--- Exercise objective ---
Reproduce the lines of the data starting with the line that contains "Shown below are" and going on through the line that contains "358.0], [0, 0, 1]] dist [-0.009436, -0.007310]", replacing "photos" with "images" and keeping everything else unchanged. Leave the pictures out of the answer.

--- Provided entries ---
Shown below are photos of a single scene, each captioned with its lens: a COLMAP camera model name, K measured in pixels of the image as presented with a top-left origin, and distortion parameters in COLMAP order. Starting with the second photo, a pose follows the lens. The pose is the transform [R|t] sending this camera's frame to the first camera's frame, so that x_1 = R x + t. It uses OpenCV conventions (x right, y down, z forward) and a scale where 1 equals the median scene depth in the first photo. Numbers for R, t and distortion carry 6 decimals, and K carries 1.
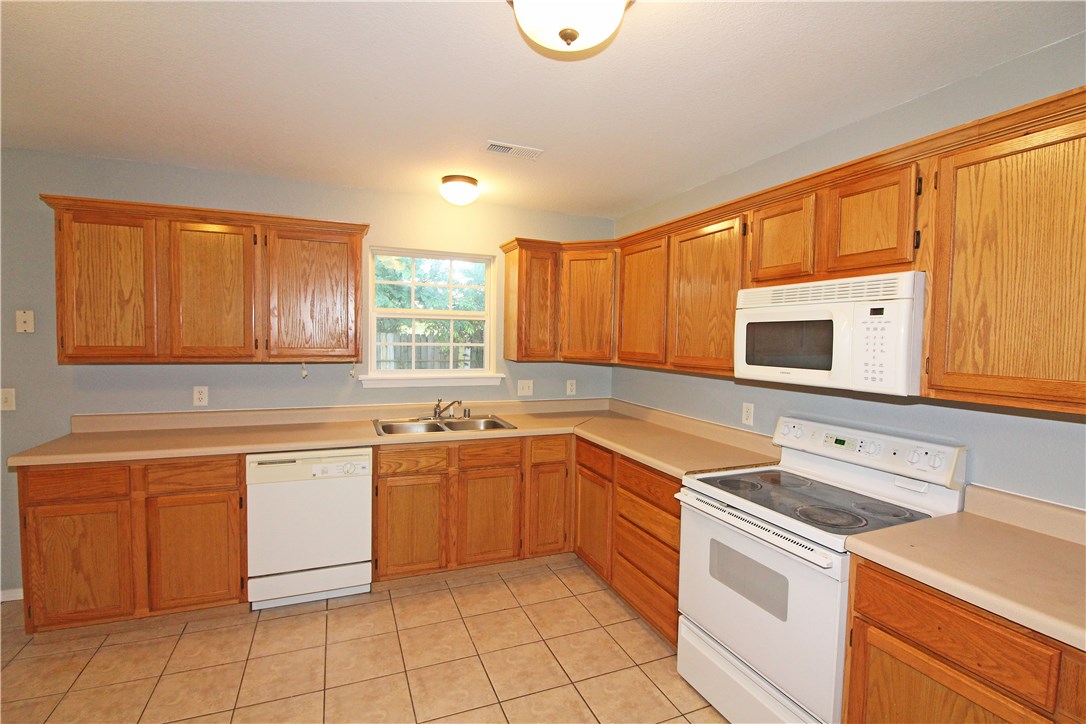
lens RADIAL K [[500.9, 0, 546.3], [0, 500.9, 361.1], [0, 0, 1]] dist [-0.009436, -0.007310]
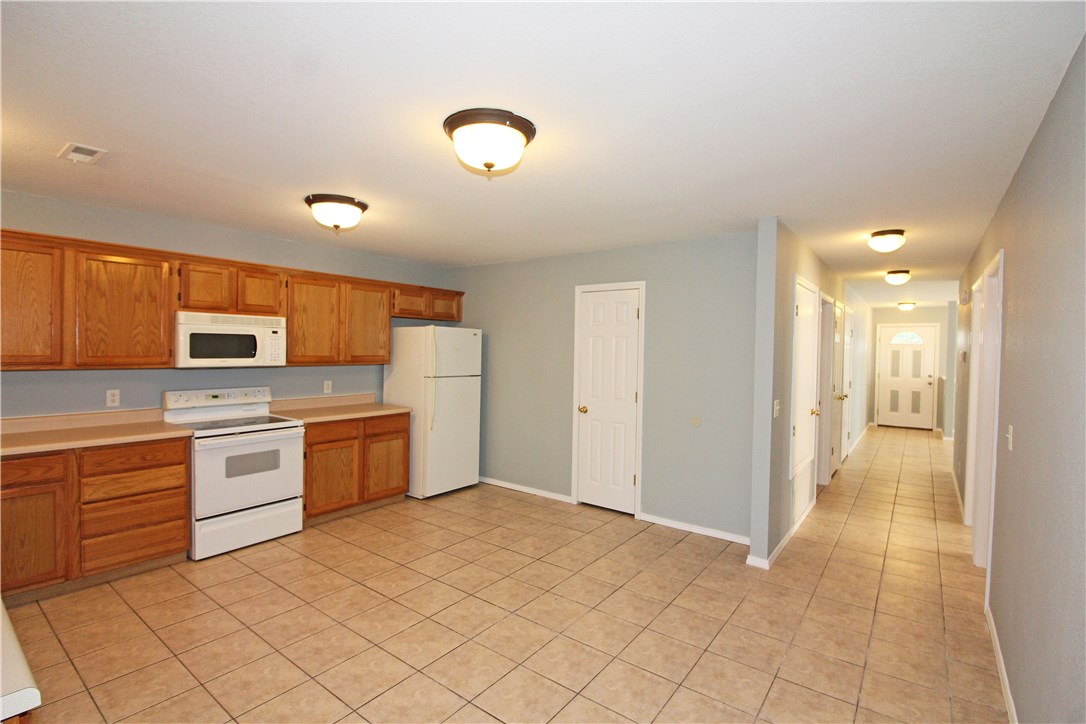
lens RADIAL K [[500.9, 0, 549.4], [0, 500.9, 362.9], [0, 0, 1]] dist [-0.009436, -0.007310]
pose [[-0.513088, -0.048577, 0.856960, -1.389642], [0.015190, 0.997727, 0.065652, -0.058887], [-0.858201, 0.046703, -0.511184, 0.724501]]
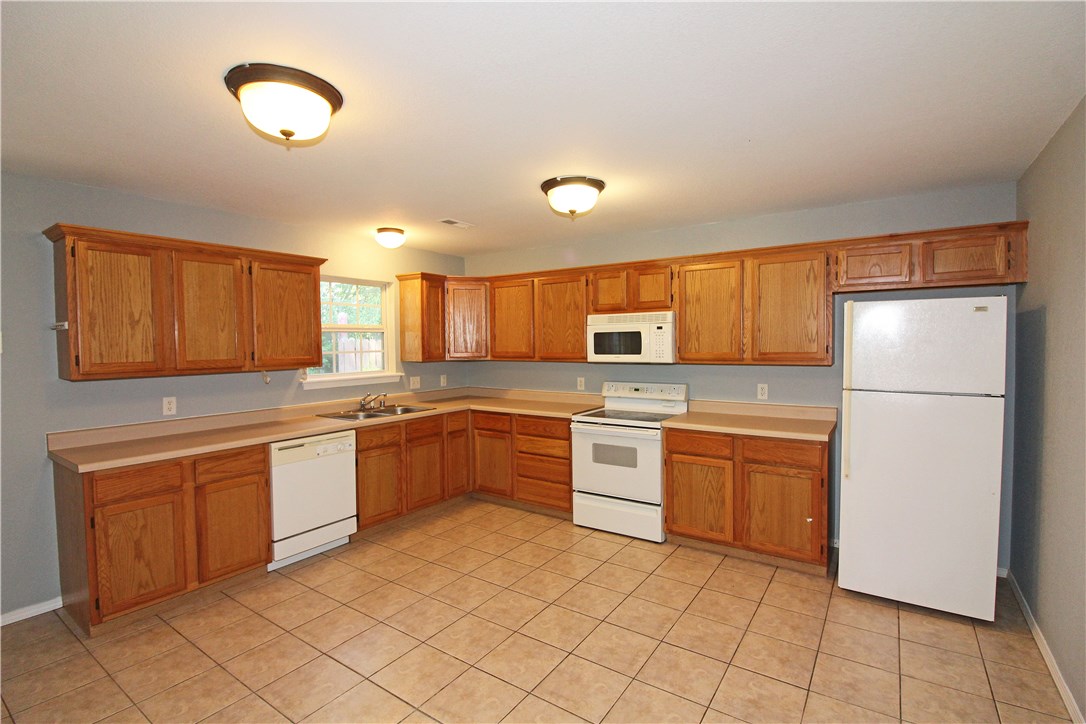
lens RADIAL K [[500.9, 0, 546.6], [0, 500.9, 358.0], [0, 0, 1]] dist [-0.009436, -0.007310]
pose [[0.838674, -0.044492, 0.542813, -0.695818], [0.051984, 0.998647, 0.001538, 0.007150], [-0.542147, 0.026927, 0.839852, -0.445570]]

---

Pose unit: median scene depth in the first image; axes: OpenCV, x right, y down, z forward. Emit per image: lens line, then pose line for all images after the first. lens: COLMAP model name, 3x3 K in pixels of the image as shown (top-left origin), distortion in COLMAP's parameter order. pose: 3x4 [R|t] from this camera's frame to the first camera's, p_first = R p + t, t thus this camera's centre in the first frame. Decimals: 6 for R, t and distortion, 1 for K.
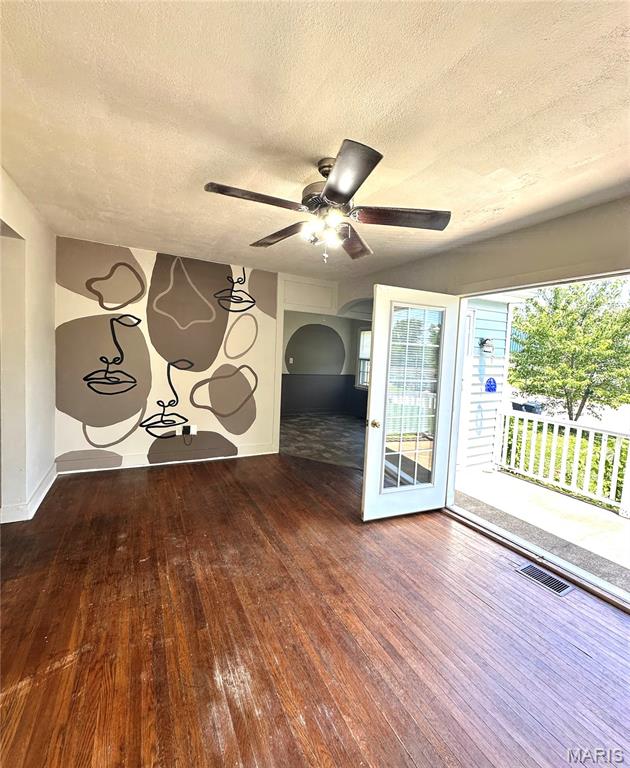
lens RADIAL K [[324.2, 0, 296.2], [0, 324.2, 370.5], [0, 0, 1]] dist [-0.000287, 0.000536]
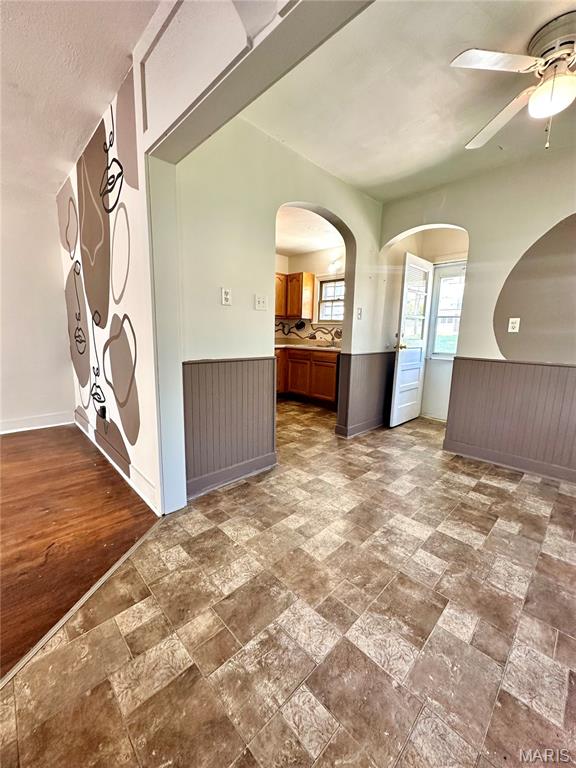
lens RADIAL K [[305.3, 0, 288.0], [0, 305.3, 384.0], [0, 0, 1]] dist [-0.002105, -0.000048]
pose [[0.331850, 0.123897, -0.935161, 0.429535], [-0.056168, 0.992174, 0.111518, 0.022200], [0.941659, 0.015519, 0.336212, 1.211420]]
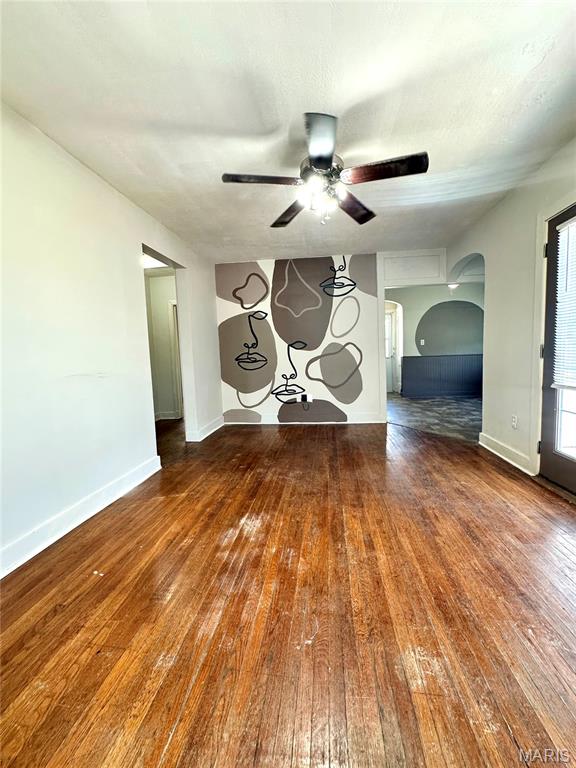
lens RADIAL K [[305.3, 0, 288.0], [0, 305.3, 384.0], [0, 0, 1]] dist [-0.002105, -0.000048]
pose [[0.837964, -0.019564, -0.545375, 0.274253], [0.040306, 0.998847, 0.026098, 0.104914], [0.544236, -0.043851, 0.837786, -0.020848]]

--- Solution for this exercise ---
Shown below are images of a single scene, each captioned with its lens: a COLMAP camera model name, K measured in pixels of the image as presented with a top-left origin, and distortion parameters in COLMAP order. Starting with the second photo, a pose follows the lens. The pose is the transform [R|t] sending this camera's frame to the first camera's frame, so that x_1 = R x + t. It uses OpenCV conventions (x right, y down, z forward) and a scale where 1 equals the median scene depth in the first photo. Numbers for R, t and distortion carry 6 decimals, and K carries 1.
lens RADIAL K [[500.9, 0, 546.3], [0, 500.9, 361.1], [0, 0, 1]] dist [-0.009436, -0.007310]
lens RADIAL K [[500.9, 0, 549.4], [0, 500.9, 362.9], [0, 0, 1]] dist [-0.009436, -0.007310]
pose [[-0.513088, -0.048577, 0.856960, -1.389642], [0.015190, 0.997727, 0.065652, -0.058887], [-0.858201, 0.046703, -0.511184, 0.724501]]
lens RADIAL K [[500.9, 0, 546.6], [0, 500.9, 358.0], [0, 0, 1]] dist [-0.009436, -0.007310]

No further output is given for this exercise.